**TEXT FOR ANALYSIS**
By Maria Jesus Saenz

The need to embrace the digital transformation (DT) of supply chains remains critically important for companies, but as is the case in most areas of business, it is being shaped by the COVID-19 crisis.

In some respects, the imperative to pursue DT is even more urgent in light of the pandemic and its repercussions. Also, the crisis has significant implications for the way artificial intelligence (AI) — a core component of DT — is deployed in the supply chain domain.

Digital Transformation-derived flexibility gaining currency

The pandemic is testing the resilience of supply chains as never before, and the consequences for how supply chains are designed and operated will take years to play out. However, what is already clear is that DT will help to define what we mean by a resilient supply chain going forward.

Visibility is fundamental to resilience, and data is intrinsic to visibility. Companies that are relatively advanced in their DT journey are using end-to-end data to connect globally dispersed operations, and are achieving levels of visibility that are not available to less advanced enterprises.

**YOUR TASKS**
1. Swap "resilience" for "robustness" in the article on supply chain digital transformation, starting with "Digital Transformation-derived flexibility" and going on through "less advanced enterprises.".
2. Pick up the article on supply chain digital transformation after its last sentence and carry it further.
The lines after this point have nothing to do with the article on supply chain digital transformation.

**EXTRACTED MATERIAL**

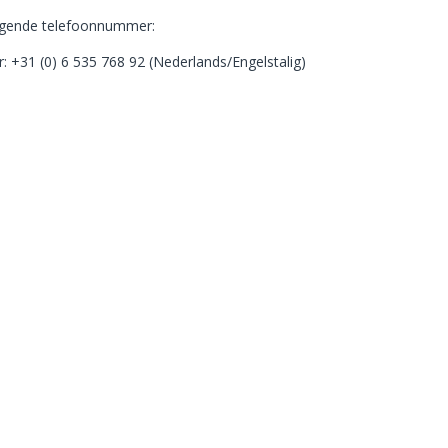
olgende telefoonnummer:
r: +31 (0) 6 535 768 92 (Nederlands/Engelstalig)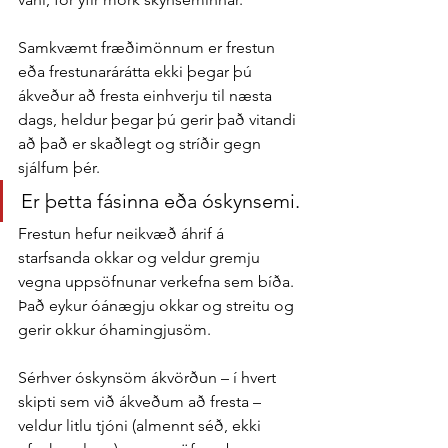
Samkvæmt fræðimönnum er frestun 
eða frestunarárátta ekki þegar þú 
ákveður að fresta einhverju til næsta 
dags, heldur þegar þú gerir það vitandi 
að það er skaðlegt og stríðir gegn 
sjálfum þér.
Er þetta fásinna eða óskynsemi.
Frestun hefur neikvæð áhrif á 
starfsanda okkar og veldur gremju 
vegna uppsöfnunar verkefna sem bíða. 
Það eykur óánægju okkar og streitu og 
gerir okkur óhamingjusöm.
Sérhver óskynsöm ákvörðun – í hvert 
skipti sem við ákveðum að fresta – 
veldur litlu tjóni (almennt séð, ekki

---

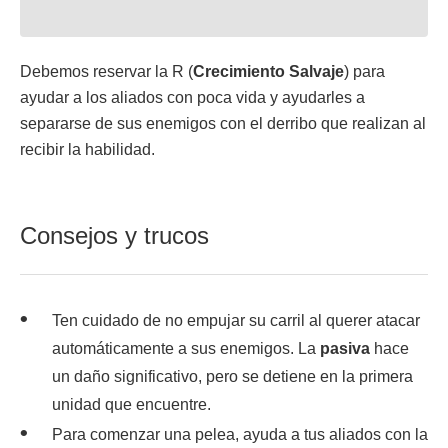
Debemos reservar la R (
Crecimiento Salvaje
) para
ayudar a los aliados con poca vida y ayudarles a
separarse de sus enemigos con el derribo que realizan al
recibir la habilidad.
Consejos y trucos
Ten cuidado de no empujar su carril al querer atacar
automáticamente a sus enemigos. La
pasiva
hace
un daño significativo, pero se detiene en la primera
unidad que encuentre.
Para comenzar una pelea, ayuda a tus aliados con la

==

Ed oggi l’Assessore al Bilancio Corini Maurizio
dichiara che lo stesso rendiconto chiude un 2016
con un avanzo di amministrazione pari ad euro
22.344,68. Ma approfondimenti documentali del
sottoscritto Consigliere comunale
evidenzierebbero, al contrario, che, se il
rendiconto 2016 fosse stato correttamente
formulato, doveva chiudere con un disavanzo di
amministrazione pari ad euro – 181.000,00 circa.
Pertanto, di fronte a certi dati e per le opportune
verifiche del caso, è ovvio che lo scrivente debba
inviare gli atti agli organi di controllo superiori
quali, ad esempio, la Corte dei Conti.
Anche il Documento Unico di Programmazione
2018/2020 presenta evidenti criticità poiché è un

**TASK-BY-TASK OUTPUTS**
1.
Digital Transformation-derived flexibility gaining currency

The pandemic is testing the robustness of supply chains as never before, and the consequences for how supply chains are designed and operated will take years to play out. However, what is already clear is that DT will help to define what we mean by a resilient supply chain going forward.

Visibility is fundamental to robustness, and data is intrinsic to visibility. Companies that are relatively advanced in their DT journey are using end-to-end data to connect globally dispersed operations, and are achieving levels of visibility that are not available to less advanced enterprises.

2.
DT also improves the ability of companies to flex with volatile markets and shifting demands. We have seen how powerful this can be as the pandemic has forced drastic changes in the corporate world. For example, manufacturers of autos and fashion apparel have pivoted to produce urgently needed medical and personal protective equipment.

Companies that can turn on a dime in this way have the flexibility and robustness needed to excel in highly changeable markets. DT imbues these qualities because it often requires companies to redesign processes from scratch. Also, they have to be adept at realigning the digital thread when introducing new products. The manufacturers that responded to demands created by the pandemic face this realignment challenge.

Unfortunately, companies that have only just started their DT journey will find it more difficult to achieve this level of flexibility. These enterprises will have to ramp up their efforts in response to market demands.

Moreover, DT lends itself to e-commerce and the service rigors of last-mile delivery. E-commerce has gained ground in the pandemic as stay-at-home consumers order more products online.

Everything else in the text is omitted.